Sağlık emek ve meslek örgütlerin mücadelesiyle bu alandaki şiddetin görünür hale gelmesi Sağlık Bakanı’nı birtakım “önlemler” almaya zorladı. Bakanlığın sağlıkta şiddete karşı önerisi yalnızca 24 hastanede uygulamaya geçecek “yeni güvenlik sistemi” oldu. X-ray’li güvenlik sistemlerinin çözüm olacağını savunan Sağlık Bakanı, 24 hastanede hayata geçirilecek yeni uygulanan ülke geneline yayılacağı “müjde”sini de verdi.
Sağlık emek ve meslek örgütlerinin de tepki gösterdiği uygulama, bakanlığın sağlıkta şiddetinin boyutları ve nedenleri hakkında fikri olmadığını gözler önüne serdi. Hastanelerde çok fazla giriş kapısı olması gibi nedenlerle teknik olarak da uygulanması mümkün olmayan X-ray’li çözümün hastanelere silah, bıçak vb.’nin girmesini engellese bile çok boyutlu şiddet karşısında bir anlamı olmayacaktır. Göstermelik bile olmayan bu “önlem”in kapılarda yığılma yaratması gibi yeni sorunlar doğuracağı şimdiden görülmektedir.
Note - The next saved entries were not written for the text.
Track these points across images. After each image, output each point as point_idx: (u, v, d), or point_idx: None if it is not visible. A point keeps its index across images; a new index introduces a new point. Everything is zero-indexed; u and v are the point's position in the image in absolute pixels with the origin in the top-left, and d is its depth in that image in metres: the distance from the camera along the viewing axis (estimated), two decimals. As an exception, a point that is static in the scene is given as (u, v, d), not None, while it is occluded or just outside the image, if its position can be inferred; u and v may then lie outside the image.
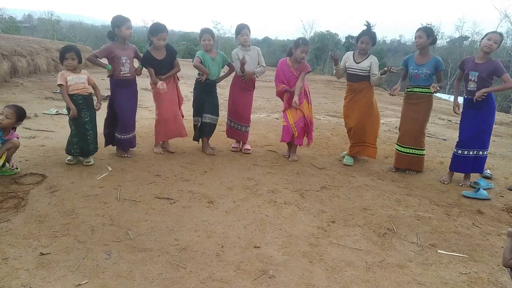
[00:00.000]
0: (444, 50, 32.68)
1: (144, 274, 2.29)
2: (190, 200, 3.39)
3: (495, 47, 3.94)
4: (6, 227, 2.68)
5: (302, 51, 4.50)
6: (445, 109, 10.97)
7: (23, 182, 3.44)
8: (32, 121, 5.62)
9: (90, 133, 3.97)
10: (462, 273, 2.59)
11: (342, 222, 3.21)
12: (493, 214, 3.63)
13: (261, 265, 2.49)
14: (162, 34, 4.23)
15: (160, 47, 4.31)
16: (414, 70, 4.40)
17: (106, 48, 4.05)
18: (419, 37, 4.30)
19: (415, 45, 4.43)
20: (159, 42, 4.24)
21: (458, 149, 4.31)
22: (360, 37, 4.52)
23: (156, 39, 4.24)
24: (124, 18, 4.06)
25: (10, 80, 8.90)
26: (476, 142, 4.19)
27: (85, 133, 3.94)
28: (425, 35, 4.27)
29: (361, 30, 4.55)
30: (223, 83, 5.34)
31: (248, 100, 4.89)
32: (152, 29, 4.29)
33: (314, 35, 39.25)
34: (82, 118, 3.90)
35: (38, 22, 43.63)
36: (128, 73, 4.16)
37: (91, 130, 3.98)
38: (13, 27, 27.90)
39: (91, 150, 4.03)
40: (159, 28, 4.23)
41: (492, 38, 3.92)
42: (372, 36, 4.49)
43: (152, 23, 4.38)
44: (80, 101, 3.87)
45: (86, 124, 3.94)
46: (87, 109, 3.93)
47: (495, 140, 7.01)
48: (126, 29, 4.02)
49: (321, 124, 7.34)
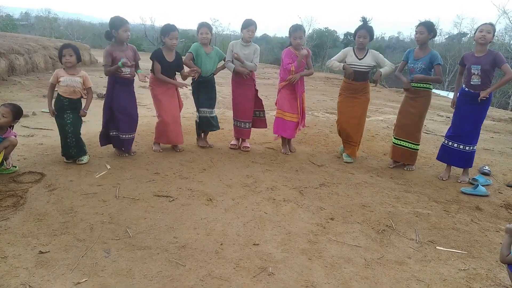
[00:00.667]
0: (442, 46, 32.67)
1: (143, 272, 2.30)
2: (189, 197, 3.39)
3: (489, 37, 3.93)
4: (5, 225, 2.68)
5: (295, 38, 4.53)
6: (443, 106, 10.98)
7: (22, 181, 3.44)
8: (30, 119, 5.61)
9: (70, 136, 3.86)
10: (461, 270, 2.60)
11: (341, 219, 3.22)
12: (492, 211, 3.64)
13: (260, 262, 2.50)
14: (174, 33, 4.28)
15: (173, 47, 4.36)
16: (410, 64, 4.41)
17: (108, 53, 4.01)
18: (420, 33, 4.27)
19: (416, 40, 4.39)
20: (172, 42, 4.30)
21: (449, 141, 4.34)
22: (357, 31, 4.50)
23: (168, 39, 4.29)
24: (122, 20, 4.04)
25: (8, 78, 8.87)
26: (469, 137, 4.22)
27: (65, 135, 3.86)
28: (426, 31, 4.25)
29: (358, 25, 4.53)
30: (220, 81, 5.34)
31: (248, 95, 4.84)
32: (163, 30, 4.33)
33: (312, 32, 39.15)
34: (64, 119, 3.84)
35: (35, 20, 43.44)
36: (128, 74, 4.14)
37: (71, 134, 3.86)
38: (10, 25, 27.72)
39: (73, 153, 3.92)
40: (170, 27, 4.29)
41: (484, 29, 3.94)
42: (369, 30, 4.47)
43: (163, 24, 4.40)
44: (66, 102, 3.82)
45: (67, 126, 3.85)
46: (71, 112, 3.85)
47: (493, 137, 7.02)
48: (123, 31, 4.01)
49: (319, 121, 7.34)
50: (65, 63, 3.76)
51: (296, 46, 4.59)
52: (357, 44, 4.55)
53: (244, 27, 4.63)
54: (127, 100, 4.22)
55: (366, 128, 6.87)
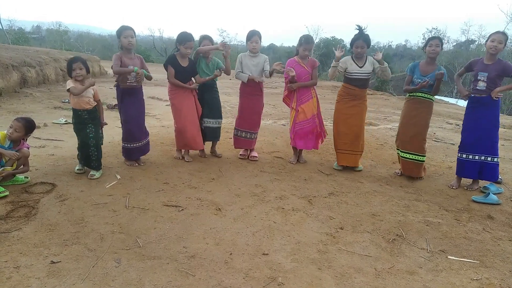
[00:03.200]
0: (450, 54, 32.52)
1: (153, 282, 2.30)
2: (198, 207, 3.41)
3: (500, 47, 3.94)
4: (17, 235, 2.71)
5: (305, 49, 4.57)
6: (452, 114, 10.91)
7: (34, 191, 3.49)
8: (42, 130, 5.69)
9: (92, 150, 3.89)
10: (473, 279, 2.56)
11: (351, 228, 3.20)
12: (504, 219, 3.59)
13: (269, 272, 2.49)
14: (190, 43, 4.38)
15: (186, 55, 4.46)
16: (417, 79, 4.37)
17: (116, 56, 4.10)
18: (436, 46, 4.23)
19: (430, 53, 4.28)
20: (186, 51, 4.39)
21: (462, 153, 4.29)
22: (354, 42, 4.49)
23: (183, 47, 4.37)
24: (123, 27, 4.12)
25: (20, 90, 9.04)
26: (481, 146, 4.15)
27: (87, 149, 3.89)
28: (441, 44, 4.27)
29: (354, 34, 4.51)
30: (228, 90, 5.37)
31: (257, 106, 4.88)
32: (180, 38, 4.41)
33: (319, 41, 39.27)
34: (86, 133, 3.88)
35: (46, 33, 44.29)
36: (134, 82, 4.20)
37: (94, 147, 3.90)
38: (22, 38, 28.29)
39: (93, 166, 3.95)
40: (187, 37, 4.38)
41: (495, 40, 3.94)
42: (366, 39, 4.46)
43: (179, 32, 4.48)
44: (86, 115, 3.87)
45: (89, 140, 3.89)
46: (92, 124, 3.91)
47: (504, 144, 6.94)
48: (124, 37, 4.07)
49: (327, 130, 7.32)
50: (76, 77, 3.78)
51: (303, 56, 4.63)
52: (355, 54, 4.55)
53: (248, 39, 4.69)
54: (133, 109, 4.27)
55: (375, 137, 6.87)
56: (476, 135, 4.15)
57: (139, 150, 4.40)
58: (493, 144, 4.17)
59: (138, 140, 4.34)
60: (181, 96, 4.51)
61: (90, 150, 3.90)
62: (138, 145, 4.35)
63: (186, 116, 4.52)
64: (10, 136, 3.50)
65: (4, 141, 3.51)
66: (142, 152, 4.47)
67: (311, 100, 4.75)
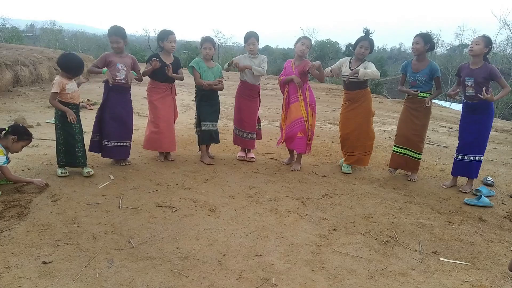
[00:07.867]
0: (444, 57, 32.83)
1: (146, 283, 2.29)
2: (192, 208, 3.40)
3: (476, 48, 3.98)
4: (8, 235, 2.69)
5: (303, 44, 4.55)
6: (446, 117, 10.99)
7: (26, 191, 3.46)
8: (35, 130, 5.64)
9: (79, 145, 3.89)
10: (465, 281, 2.58)
11: (344, 230, 3.21)
12: (495, 222, 3.63)
13: (263, 273, 2.49)
14: (172, 36, 4.38)
15: (172, 50, 4.45)
16: (410, 77, 4.45)
17: (103, 56, 4.10)
18: (416, 43, 4.33)
19: (412, 51, 4.44)
20: (171, 44, 4.39)
21: (459, 155, 4.34)
22: (359, 41, 4.51)
23: (167, 42, 4.37)
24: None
25: (13, 89, 8.97)
26: (476, 147, 4.23)
27: (74, 144, 3.86)
28: (422, 41, 4.30)
29: (360, 36, 4.55)
30: (224, 91, 5.37)
31: (253, 108, 4.88)
32: (161, 34, 4.40)
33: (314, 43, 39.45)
34: (73, 129, 3.86)
35: (40, 31, 44.02)
36: (123, 80, 4.16)
37: (80, 142, 3.91)
38: (16, 37, 28.09)
39: (79, 162, 3.92)
40: (168, 31, 4.39)
41: (473, 42, 4.04)
42: (371, 42, 4.51)
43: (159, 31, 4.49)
44: (74, 110, 3.86)
45: (76, 135, 3.87)
46: (77, 120, 3.89)
47: (496, 148, 7.01)
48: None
49: (322, 132, 7.36)
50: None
51: (298, 52, 4.59)
52: (356, 55, 4.57)
53: (245, 41, 4.72)
54: (121, 108, 4.23)
55: (369, 139, 6.88)
56: (472, 137, 4.22)
57: (119, 151, 4.29)
58: (485, 144, 4.29)
59: (120, 139, 4.25)
60: (159, 94, 4.48)
61: (77, 146, 3.88)
62: (118, 144, 4.24)
63: (164, 115, 4.48)
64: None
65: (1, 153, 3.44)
66: (122, 155, 4.34)
67: (298, 102, 4.63)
Sağlıkta şiddetin işçi sağlığı ve iş güvenliği açısından da önlenebilmesi önemlidir. Gerici rejimin var olan yasaları bile uygulamaktan aciz yaklaşımı ile sunduğu önerilerin sağlıkta şiddeti azaltmaya faydası olmayacağı açıktır. Dolayısıyla işçi ve emekçiler, sağlık hakkına ulaşabilmek için şiddetin karşısında sağlık emekçilerin yanında olmalı, yeterli işçi sağlığı ve iş güvenliği alınabilmesi için mücadele etmelidir.